Dow's Vale do Bomfim 2016
Medium to full bodied, fresh, with good balance and length. Fresh fruit forward with plums and blackberries, flowers and spices. A long and persistent finish.
For over two centuries the name of DOW has been associated with the finest Port from the vineyards of the Upper Douro Valley. Throughout the 20th Century and into the 21st, the Symington family has built on the legacy of the preceding Silva and Dow families. Generations of Symington winemakers have worked at the Dow’s vineyards: Quinta do Bomfim and Quinta da Senhora da Ribeira, creating from them Dow’s superbly concentrated wines that are intense and tannic when young, maturing towards a superlative racy elegance with age and scented with violet and mint aromas. Dow’s attractive and distinctive drier finish is the recognizable hallmark of the wines from this great Port house.
The story of Dow’s is unusual amongst all the great Port houses. It began in 1798 when Bruno da Silva, a Portuguese merchant from Oporto, made a journey which was the opposite to that of the first British merchants. Bruno set up in London from where he imported wine from his native country. He married an Englishwoman and was rapidly assimilated into London society where his business acumen led to a fine reputation for his wines. But the outbreak of the Napoleonic wars put his business in jeopardy. Undaunted, Bruno da Silva applied for ‘letters of marque’ (Royal Assent to equip a merchant ship with guns) to secure safe passage of his Port from Oporto to Bristol and to London. His became the first and only Port company to transport its precious cargo of casks of fine Ports under its own armed protection across the treacherous Bay of Biscay, a strong dissuasion to attack during a period when less audacious companies saw their sales dwindle away.
The Port shipping business was continued by Bruno’s son, John da Silva who in 1862 brought into partnership Frederick William Cosens. Together with John’s son, Edward, they became the active partners in Silva & Cosens. Edward da Silva inherited his grandfather’s business ability and the company continued to prosper. Edward became a highly respected figure in the London wine trade and was one of the founders of the Wine Trade Benevolent Society, the leading charity which survives to this day as the principal British wine trade organisation. Edward da Silva was to be the Benevolent’s chairman and then, from 1892, its president for many years.

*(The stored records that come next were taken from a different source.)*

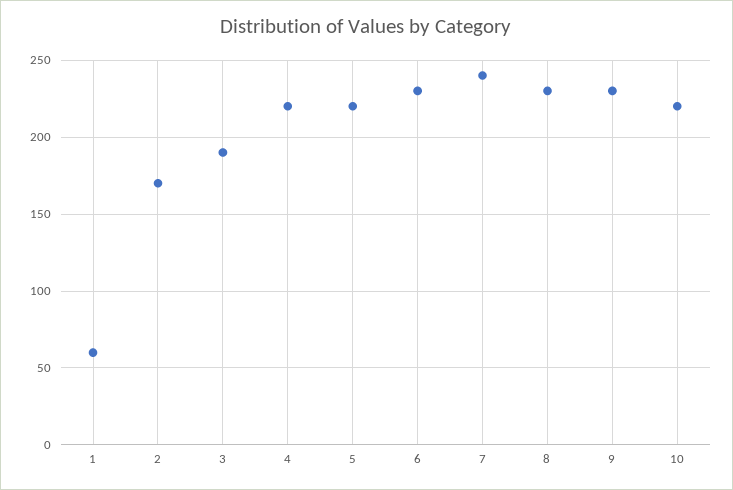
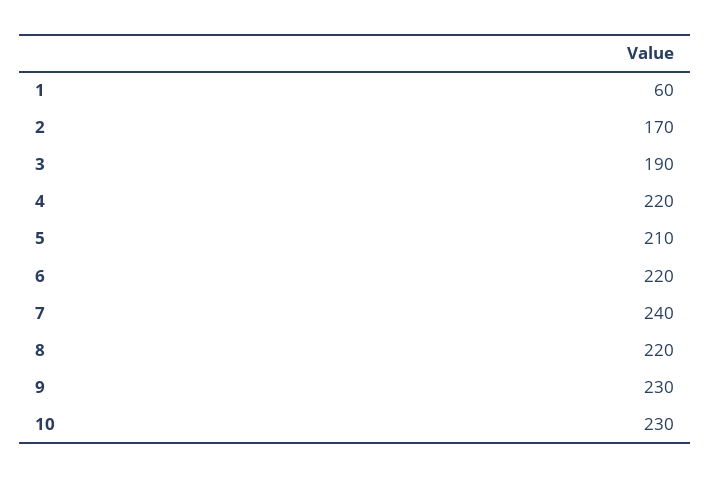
  {
    "1": 60,
    "2": 170,
    "3": 190,
    "4": 220,
-   "5": 220,
+   "5": 210,
-   "6": 230,
+   "6": 220,
    "7": 240,
-   "8": 230,
+   "8": 220,
    "9": 230,
-   "10": 220
+   "10": 230
  }

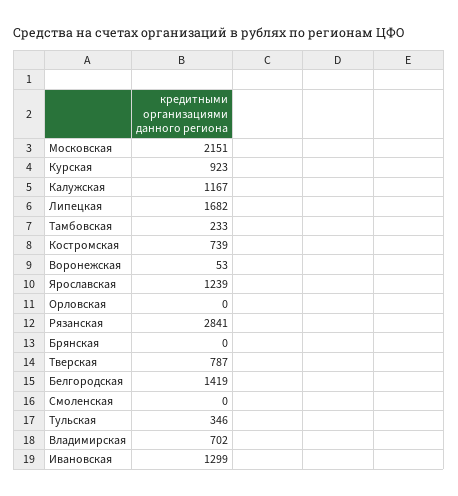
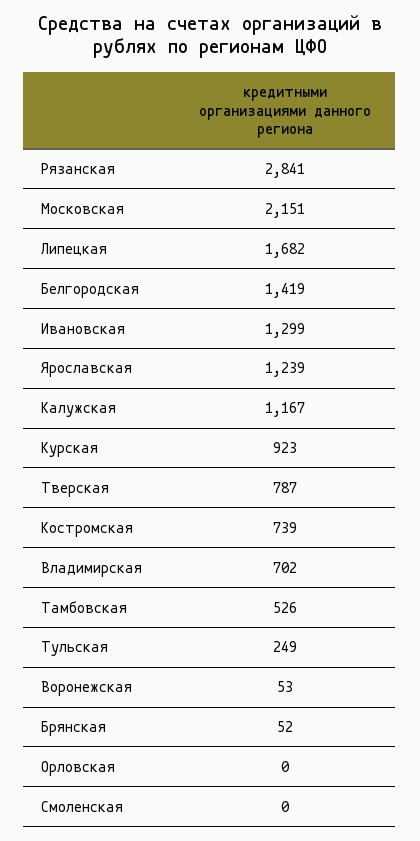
  {
    "Московская": 2151,
    "Курская": 923,
    "Калужская": 1167,
    "Липецкая": 1682,
-   "Тамбовская": 233,
+   "Тамбовская": 526,
    "Костромская": 739,
    "Воронежская": 53,
    "Ярославская": 1239,
    "Орловская": 0,
    "Рязанская": 2841,
-   "Брянская": 0,
+   "Брянская": 52,
    "Тверская": 787,
    "Белгородская": 1419,
    "Смоленская": 0,
-   "Тульская": 346,
+   "Тульская": 249,
    "Владимирская": 702,
    "Ивановская": 1299
  }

With the continuing expansion of the firm, Edward da Silva and Frederick Cosens were joined by George Acheson Warre, whose well known family had been involved in the Port trade since its earliest years. ‘GAW’ joined as partner in 1868 and became its driving force in Portugal.
In 1877, Silva & Cosens merged with another leading Port company, Dow & Co, who’s senior partner was James Ramsay Dow, who had made a name for himself in 1856 with the publication of his important treatise, ‘An Inquiry into the Vine Fungus with Suggestions as to a Remedy.’ The Oidium fungus was at the time devastating the Douro’s vineyards.
Although smaller than Silva & Cosens, Dow & Co had become a very highly regarded Port producer with a particularly fine reputation for its Vintage Ports and when the two companies merged, it was decided to adopt DOW’S as the brand name.
The home of Port—perhaps the most internationally acclaimed beverage—the Douro region of Portugal is one of the world’s oldest delimited wine regions, established in 1756. The vineyards of the Douro, set on the slopes surrounding the Douro River (known as the Duero in Spain), are incredibly steep, necessitating the use of terracing and thus, manual vineyard management as well as harvesting. The Douro's best sites, rare outcroppings of Cambrian schist, are reserved for vineyards that yield high quality Port.
While more than 100 indigenous varieties are approved for wine production in the Douro, there are five primary grapes that make up most Port and the region's excellent, though less known, red table wines. Touriga Nacional is the finest of these, prized for its deep color, tannins and floral aromatics. Tinta Roriz (Spain's Tempranillo) adds bright acidity and red fruit flavors. Touriga Franca shows great persistence of fruit and Tinta Barroca helps round out the blend with its supple texture. Tinta Cão, a fine but low-yielding variety, is now rarely planted but still highly valued for its ability to produce excellent, complex wines.
White wines, generally crisp, mineral-driven blends of Arinto, Viosinho, Gouveio, Malvasia Fina and an assortment of other rare but local varieties, are produced in small quantities but worth noting.
With hot summers and cool, wet winters, the Duoro has a maritime climate.
With hundreds of red grape varieties to choose from, winemakers have the freedom to create a virtually endless assortment of blended wines. In many European regions, strict laws are in place determining the set of varieties that may be used, but in the New World, experimentation is permitted and encouraged. Blending can be utilized to enhance balance or create complexity, lending different layers of flavors and aromas. For example, a variety that creates a fruity and full-bodied wine would do well combined with one that is naturally high in acidity and tannins. Sometimes small amounts of a particular variety are added to boost color or aromatics. Blending can take place before or after fermentation, with the latter, more popular option giving more control to the winemaker over the final qualities of the wine.